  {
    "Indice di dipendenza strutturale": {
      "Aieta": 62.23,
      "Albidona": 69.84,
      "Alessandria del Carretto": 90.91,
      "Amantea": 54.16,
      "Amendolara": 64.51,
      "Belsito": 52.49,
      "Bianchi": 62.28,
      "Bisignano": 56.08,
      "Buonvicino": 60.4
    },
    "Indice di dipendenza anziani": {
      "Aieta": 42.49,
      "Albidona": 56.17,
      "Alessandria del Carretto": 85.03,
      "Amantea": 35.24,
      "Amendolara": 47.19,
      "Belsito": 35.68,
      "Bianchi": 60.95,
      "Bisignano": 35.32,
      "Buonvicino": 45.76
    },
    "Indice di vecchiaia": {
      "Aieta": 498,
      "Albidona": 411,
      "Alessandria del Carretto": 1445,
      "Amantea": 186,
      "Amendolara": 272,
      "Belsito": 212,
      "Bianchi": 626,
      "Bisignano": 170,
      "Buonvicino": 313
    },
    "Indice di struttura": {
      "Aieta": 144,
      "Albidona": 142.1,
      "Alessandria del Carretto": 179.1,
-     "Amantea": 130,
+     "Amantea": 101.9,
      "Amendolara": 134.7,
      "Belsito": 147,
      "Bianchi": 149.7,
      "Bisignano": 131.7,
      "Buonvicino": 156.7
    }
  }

+-------+

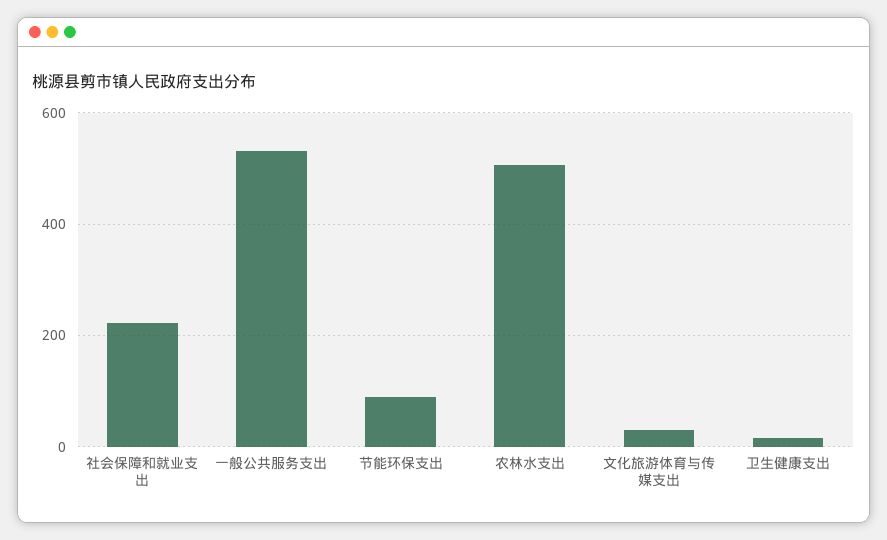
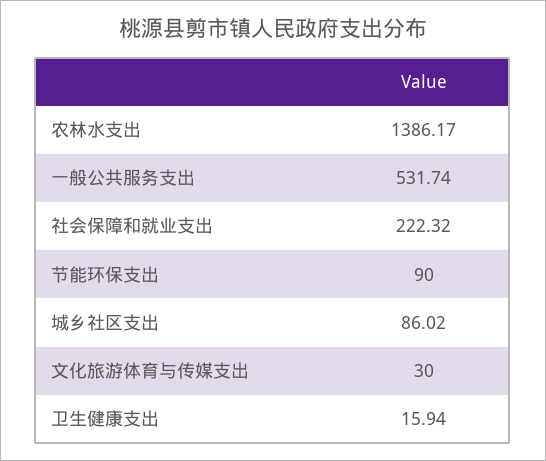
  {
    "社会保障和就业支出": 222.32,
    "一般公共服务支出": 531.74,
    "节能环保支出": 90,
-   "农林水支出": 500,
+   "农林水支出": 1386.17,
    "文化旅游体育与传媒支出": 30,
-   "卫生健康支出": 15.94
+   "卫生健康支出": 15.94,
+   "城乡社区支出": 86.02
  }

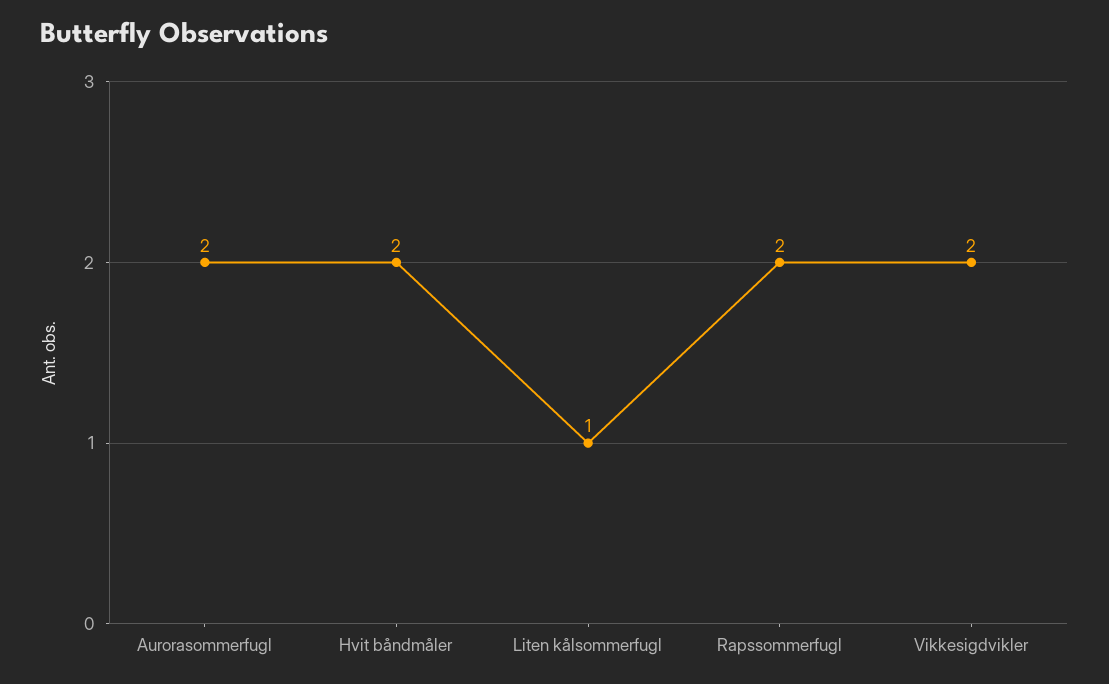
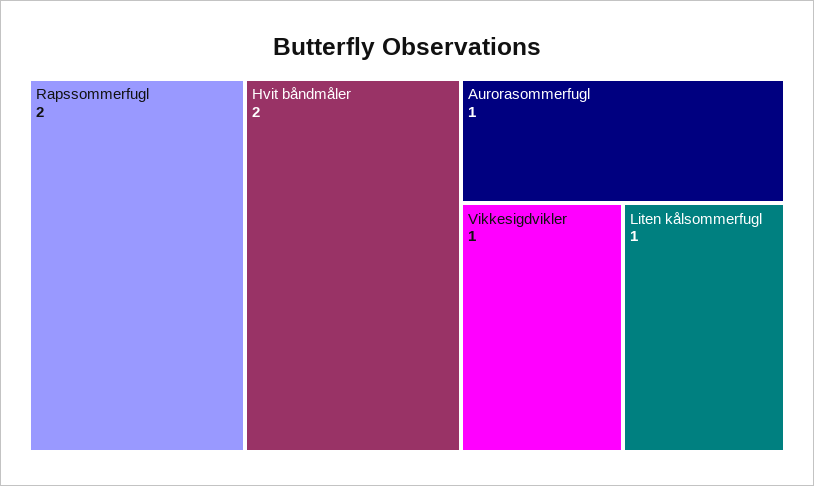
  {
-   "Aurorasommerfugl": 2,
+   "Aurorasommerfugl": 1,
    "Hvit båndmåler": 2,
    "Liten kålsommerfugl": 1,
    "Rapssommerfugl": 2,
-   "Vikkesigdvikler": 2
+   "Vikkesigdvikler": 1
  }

+-------+

EXERCISE REQUIREMENTS>
Search the material above for "Amendolara". Pull out each line where it shows up.

COMPLETED TASK>
      "Amendolara": 64.51,
      "Amendolara": 47.19,
      "Amendolara": 272,
      "Amendolara": 134.7,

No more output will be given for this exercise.